*Work to complete*.
Begin at the top of the records and copy each line exactly. The line containing "- 🔗 [Rich](https://rich.readthedocs.io/en/stable/index.html#)" is the last one to include.

━━━ Exercise inputs ━━━

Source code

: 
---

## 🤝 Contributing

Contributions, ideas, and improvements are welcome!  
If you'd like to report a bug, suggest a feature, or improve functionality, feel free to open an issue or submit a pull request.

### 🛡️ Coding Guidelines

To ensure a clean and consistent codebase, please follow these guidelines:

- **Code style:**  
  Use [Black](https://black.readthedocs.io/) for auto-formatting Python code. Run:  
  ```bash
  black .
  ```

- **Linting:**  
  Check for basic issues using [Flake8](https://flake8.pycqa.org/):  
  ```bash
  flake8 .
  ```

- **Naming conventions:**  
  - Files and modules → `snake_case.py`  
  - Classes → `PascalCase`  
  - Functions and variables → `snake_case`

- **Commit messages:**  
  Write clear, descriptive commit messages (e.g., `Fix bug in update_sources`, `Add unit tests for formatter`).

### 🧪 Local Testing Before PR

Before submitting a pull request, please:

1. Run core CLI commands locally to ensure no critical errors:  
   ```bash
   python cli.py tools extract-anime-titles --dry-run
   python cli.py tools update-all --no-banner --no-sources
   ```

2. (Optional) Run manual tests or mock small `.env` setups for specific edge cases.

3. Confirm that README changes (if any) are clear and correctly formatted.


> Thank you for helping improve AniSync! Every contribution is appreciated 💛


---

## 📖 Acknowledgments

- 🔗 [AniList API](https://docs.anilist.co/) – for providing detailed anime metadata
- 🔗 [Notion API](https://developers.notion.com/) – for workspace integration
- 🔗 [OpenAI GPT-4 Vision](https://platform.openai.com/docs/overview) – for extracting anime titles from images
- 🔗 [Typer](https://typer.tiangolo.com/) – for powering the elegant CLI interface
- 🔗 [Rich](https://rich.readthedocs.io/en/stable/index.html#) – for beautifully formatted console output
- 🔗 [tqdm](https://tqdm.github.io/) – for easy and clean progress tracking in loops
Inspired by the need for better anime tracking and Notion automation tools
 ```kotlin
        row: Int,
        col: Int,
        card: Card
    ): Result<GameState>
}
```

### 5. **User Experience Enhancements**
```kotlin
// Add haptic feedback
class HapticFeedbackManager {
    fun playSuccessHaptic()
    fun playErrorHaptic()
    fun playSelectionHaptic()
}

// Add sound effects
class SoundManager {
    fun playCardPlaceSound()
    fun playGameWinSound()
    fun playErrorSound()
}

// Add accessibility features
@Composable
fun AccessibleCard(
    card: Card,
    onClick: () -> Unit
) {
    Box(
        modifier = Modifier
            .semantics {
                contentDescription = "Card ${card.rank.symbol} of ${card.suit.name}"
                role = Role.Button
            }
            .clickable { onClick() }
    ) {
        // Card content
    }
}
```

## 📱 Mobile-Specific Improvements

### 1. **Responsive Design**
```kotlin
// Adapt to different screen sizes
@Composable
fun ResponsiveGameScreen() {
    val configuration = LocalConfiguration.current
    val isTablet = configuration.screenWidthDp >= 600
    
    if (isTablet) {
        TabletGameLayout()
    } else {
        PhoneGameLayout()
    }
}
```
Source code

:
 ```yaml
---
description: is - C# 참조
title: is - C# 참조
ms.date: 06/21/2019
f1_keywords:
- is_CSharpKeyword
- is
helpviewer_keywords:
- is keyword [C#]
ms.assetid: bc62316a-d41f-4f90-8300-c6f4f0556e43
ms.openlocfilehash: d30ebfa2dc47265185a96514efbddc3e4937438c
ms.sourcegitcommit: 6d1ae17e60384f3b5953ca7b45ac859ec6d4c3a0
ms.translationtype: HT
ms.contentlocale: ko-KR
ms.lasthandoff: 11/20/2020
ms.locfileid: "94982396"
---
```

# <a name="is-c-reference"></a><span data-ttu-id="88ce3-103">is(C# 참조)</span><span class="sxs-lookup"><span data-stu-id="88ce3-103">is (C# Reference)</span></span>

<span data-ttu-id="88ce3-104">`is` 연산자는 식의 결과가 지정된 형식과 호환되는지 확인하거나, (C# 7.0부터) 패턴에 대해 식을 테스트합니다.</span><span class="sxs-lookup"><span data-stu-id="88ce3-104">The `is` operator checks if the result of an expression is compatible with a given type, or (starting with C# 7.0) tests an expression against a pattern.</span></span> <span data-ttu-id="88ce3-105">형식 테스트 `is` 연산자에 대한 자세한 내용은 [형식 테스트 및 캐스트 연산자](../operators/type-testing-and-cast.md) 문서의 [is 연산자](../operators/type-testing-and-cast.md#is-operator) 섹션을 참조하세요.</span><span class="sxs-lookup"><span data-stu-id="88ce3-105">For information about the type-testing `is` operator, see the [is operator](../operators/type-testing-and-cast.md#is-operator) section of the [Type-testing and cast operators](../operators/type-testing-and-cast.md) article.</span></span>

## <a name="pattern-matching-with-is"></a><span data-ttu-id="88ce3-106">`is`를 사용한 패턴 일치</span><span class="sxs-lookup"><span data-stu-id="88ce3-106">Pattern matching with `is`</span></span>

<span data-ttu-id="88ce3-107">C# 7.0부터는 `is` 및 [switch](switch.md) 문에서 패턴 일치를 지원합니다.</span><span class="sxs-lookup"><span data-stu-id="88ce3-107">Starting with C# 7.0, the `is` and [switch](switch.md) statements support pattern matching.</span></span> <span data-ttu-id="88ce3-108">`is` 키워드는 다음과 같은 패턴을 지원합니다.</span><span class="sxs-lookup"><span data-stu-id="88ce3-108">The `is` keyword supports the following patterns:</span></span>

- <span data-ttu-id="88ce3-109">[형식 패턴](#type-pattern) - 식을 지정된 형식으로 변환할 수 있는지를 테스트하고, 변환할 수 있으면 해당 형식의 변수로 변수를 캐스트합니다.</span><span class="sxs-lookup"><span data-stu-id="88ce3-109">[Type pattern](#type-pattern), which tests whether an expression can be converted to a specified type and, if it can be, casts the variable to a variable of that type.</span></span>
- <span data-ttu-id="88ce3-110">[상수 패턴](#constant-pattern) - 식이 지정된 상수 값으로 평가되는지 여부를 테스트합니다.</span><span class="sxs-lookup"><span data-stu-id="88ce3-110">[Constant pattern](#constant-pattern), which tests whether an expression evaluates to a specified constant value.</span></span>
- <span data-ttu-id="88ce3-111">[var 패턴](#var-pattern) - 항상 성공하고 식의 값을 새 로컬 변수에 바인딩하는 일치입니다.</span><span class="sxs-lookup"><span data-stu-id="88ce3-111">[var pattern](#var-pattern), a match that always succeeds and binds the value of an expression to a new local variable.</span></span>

━━━

*Reply*.
Source code

: 
---

## 🤝 Contributing

Contributions, ideas, and improvements are welcome!  
If you'd like to report a bug, suggest a feature, or improve functionality, feel free to open an issue or submit a pull request.

### 🛡️ Coding Guidelines

To ensure a clean and consistent codebase, please follow these guidelines:

- **Code style:**  
  Use [Black](https://black.readthedocs.io/) for auto-formatting Python code. Run:  
  ```bash
  black .
  ```

- **Linting:**  
  Check for basic issues using [Flake8](https://flake8.pycqa.org/):  
  ```bash
  flake8 .
  ```

- **Naming conventions:**  
  - Files and modules → `snake_case.py`  
  - Classes → `PascalCase`  
  - Functions and variables → `snake_case`

- **Commit messages:**  
  Write clear, descriptive commit messages (e.g., `Fix bug in update_sources`, `Add unit tests for formatter`).

### 🧪 Local Testing Before PR

Before submitting a pull request, please:

1. Run core CLI commands locally to ensure no critical errors:  
   ```bash
   python cli.py tools extract-anime-titles --dry-run
   python cli.py tools update-all --no-banner --no-sources
   ```

2. (Optional) Run manual tests or mock small `.env` setups for specific edge cases.

3. Confirm that README changes (if any) are clear and correctly formatted.


> Thank you for helping improve AniSync! Every contribution is appreciated 💛


---

## 📖 Acknowledgments

- 🔗 [AniList API](https://docs.anilist.co/) – for providing detailed anime metadata
- 🔗 [Notion API](https://developers.notion.com/) – for workspace integration
- 🔗 [OpenAI GPT-4 Vision](https://platform.openai.com/docs/overview) – for extracting anime titles from images
- 🔗 [Typer](https://typer.tiangolo.com/) – for powering the elegant CLI interface
- 🔗 [Rich](https://rich.readthedocs.io/en/stable/index.html#) – for beautifully formatted console output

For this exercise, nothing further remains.